■ Problem ■
Relabel "scientific name" as "Latin name" in everything from the line containing "genus: Cryptocarya" down to the line containing "genus: Colias", and reproduce only those lines, leaving all else unchanged.

■ Available records ■
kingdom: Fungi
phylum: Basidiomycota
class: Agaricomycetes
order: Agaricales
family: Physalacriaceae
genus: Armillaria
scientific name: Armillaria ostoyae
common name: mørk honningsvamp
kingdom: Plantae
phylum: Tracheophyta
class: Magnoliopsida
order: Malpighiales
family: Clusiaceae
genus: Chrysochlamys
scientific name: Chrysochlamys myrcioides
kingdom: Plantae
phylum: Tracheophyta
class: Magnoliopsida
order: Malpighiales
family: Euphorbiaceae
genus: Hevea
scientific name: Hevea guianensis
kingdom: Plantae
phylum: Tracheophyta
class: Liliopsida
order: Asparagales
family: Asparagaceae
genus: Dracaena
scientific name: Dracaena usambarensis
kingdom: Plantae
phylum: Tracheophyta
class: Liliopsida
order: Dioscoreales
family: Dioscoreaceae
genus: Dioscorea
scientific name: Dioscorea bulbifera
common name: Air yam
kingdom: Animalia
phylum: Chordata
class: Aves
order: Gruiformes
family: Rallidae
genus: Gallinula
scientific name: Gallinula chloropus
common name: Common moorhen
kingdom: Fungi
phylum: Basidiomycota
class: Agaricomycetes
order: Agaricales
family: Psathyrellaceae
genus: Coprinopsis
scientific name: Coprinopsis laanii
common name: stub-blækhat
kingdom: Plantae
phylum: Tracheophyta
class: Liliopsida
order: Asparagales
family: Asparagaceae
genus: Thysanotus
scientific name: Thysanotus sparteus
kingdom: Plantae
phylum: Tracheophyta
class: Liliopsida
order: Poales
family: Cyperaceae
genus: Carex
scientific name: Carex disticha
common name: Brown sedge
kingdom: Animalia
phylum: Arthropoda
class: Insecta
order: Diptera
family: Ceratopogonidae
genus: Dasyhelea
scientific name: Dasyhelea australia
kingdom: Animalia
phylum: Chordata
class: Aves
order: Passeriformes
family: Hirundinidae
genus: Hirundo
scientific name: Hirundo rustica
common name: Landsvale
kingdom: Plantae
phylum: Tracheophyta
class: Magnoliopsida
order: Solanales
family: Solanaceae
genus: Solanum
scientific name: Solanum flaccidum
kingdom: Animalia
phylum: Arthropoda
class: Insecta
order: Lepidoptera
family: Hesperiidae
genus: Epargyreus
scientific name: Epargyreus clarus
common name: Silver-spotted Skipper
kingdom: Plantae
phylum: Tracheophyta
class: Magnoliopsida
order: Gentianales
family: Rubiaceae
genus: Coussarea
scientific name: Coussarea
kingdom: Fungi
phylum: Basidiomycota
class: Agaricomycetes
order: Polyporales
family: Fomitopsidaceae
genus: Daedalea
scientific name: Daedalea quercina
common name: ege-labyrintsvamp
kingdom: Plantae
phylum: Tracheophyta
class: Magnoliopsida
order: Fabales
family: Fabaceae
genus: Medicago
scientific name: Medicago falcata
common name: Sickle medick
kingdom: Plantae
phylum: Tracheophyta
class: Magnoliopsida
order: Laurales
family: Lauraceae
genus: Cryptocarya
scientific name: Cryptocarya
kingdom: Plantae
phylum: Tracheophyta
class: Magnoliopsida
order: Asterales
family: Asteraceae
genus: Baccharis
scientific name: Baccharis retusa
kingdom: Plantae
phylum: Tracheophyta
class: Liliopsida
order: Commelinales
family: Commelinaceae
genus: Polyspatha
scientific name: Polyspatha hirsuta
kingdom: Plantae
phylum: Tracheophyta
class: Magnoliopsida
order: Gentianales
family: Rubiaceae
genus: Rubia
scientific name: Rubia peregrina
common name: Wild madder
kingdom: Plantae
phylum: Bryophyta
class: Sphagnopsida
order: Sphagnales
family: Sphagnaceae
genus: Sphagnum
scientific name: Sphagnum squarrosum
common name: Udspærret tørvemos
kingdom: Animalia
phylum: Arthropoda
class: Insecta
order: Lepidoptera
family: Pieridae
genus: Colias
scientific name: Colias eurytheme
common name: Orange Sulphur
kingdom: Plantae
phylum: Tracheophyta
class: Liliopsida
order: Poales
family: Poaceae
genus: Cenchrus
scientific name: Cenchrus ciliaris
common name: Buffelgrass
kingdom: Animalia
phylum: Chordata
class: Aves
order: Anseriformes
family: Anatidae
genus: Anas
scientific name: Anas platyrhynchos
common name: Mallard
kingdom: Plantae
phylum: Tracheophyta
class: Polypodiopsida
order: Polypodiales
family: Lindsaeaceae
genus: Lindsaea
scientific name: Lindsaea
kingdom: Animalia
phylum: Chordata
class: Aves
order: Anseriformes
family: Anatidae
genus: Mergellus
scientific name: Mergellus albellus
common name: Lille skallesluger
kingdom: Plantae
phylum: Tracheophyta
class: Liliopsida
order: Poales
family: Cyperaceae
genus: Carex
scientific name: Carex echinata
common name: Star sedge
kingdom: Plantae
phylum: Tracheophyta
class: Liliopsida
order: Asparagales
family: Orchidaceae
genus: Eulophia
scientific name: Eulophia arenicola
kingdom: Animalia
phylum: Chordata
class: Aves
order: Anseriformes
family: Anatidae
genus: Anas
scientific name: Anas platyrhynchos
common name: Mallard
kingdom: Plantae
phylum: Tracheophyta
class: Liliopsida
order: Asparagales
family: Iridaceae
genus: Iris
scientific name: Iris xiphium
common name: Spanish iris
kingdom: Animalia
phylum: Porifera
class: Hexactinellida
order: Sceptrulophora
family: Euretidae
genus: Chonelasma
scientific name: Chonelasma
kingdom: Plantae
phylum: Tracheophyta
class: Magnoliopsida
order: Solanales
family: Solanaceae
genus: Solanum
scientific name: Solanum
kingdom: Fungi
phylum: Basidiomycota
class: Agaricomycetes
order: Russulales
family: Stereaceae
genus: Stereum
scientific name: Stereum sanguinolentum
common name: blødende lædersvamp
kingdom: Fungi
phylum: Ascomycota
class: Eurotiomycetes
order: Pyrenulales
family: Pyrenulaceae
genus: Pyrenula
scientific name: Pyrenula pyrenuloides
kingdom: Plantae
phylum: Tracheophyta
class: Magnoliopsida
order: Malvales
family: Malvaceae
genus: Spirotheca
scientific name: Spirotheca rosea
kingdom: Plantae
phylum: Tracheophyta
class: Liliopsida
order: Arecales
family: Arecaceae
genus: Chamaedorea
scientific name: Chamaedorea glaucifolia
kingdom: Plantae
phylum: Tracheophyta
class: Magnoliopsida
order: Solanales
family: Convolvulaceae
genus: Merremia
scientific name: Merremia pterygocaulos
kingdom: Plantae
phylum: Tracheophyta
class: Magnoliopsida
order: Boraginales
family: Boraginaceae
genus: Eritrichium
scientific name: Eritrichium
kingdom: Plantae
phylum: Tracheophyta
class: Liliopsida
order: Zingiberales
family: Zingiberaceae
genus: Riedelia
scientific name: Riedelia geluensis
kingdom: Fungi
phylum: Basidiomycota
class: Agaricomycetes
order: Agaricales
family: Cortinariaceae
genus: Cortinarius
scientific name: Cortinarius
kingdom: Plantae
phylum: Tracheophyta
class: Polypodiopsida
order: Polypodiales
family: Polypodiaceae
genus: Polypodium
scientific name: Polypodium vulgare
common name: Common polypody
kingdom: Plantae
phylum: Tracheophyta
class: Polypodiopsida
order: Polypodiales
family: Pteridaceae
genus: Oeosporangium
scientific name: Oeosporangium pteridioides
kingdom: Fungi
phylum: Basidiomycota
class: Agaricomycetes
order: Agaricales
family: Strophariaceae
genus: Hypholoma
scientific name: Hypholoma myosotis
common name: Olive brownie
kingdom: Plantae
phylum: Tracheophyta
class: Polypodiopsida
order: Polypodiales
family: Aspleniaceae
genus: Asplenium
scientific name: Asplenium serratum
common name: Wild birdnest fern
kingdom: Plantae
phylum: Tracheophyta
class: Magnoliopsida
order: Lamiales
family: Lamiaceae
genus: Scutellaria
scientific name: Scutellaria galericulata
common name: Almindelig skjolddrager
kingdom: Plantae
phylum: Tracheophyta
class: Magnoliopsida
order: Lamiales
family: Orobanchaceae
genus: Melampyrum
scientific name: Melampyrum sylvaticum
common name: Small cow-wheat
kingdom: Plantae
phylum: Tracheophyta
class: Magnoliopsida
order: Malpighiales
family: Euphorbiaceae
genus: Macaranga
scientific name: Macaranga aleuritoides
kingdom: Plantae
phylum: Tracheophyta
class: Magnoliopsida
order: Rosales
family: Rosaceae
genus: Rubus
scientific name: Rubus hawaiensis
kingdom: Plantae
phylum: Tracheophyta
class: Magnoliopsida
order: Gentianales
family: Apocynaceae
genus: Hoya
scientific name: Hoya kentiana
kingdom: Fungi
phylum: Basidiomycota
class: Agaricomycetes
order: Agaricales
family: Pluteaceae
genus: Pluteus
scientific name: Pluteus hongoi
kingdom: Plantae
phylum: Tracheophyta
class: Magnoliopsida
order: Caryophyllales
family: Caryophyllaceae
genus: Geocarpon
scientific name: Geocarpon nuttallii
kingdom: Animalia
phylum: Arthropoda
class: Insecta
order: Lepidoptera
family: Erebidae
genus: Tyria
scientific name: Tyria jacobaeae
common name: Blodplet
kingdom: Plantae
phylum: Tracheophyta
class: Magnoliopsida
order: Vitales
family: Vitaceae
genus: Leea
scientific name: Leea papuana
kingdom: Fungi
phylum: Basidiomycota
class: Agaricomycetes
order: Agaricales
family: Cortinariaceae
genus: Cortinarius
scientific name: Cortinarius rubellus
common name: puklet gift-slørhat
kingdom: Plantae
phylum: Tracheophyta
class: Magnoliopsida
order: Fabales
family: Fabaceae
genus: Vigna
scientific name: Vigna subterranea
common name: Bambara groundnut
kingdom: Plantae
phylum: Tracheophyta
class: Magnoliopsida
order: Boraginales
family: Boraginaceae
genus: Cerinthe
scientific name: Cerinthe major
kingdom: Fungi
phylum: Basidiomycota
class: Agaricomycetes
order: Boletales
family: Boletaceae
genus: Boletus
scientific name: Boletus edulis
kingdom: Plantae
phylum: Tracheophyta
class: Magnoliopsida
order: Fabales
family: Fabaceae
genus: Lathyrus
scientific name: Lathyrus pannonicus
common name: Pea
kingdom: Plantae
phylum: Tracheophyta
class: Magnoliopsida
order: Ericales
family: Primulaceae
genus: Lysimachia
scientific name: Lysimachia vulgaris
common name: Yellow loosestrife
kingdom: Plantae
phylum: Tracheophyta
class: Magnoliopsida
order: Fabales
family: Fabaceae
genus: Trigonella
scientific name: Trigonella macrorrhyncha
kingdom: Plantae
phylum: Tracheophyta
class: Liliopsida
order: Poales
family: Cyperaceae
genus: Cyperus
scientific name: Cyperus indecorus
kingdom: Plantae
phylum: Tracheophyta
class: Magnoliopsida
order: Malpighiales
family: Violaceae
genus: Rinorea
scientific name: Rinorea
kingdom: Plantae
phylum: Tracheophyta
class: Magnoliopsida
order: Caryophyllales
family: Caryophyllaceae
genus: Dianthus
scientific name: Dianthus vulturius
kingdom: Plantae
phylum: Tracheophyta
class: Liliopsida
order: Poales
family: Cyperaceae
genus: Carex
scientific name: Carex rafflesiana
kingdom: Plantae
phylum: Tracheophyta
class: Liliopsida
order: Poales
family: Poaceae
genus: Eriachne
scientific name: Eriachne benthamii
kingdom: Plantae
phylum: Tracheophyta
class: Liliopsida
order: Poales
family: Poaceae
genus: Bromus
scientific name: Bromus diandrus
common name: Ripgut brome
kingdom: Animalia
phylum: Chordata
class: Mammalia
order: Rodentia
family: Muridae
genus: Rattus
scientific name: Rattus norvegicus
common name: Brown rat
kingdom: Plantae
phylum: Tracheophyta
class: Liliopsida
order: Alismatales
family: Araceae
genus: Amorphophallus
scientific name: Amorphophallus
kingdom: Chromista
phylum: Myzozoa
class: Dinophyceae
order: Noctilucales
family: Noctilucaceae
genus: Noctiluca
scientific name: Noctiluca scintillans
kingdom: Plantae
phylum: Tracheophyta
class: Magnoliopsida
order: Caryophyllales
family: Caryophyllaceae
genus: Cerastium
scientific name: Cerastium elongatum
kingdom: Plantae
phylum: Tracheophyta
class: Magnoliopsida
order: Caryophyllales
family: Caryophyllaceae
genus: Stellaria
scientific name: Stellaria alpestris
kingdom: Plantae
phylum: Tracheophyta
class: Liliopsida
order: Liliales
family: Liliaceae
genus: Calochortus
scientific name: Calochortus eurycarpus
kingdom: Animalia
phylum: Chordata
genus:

■ Response to the exercise ■
genus: Cryptocarya
Latin name: Cryptocarya
kingdom: Plantae
phylum: Tracheophyta
class: Magnoliopsida
order: Asterales
family: Asteraceae
genus: Baccharis
Latin name: Baccharis retusa
kingdom: Plantae
phylum: Tracheophyta
class: Liliopsida
order: Commelinales
family: Commelinaceae
genus: Polyspatha
Latin name: Polyspatha hirsuta
kingdom: Plantae
phylum: Tracheophyta
class: Magnoliopsida
order: Gentianales
family: Rubiaceae
genus: Rubia
Latin name: Rubia peregrina
common name: Wild madder
kingdom: Plantae
phylum: Bryophyta
class: Sphagnopsida
order: Sphagnales
family: Sphagnaceae
genus: Sphagnum
Latin name: Sphagnum squarrosum
common name: Udspærret tørvemos
kingdom: Animalia
phylum: Arthropoda
class: Insecta
order: Lepidoptera
family: Pieridae
genus: Colias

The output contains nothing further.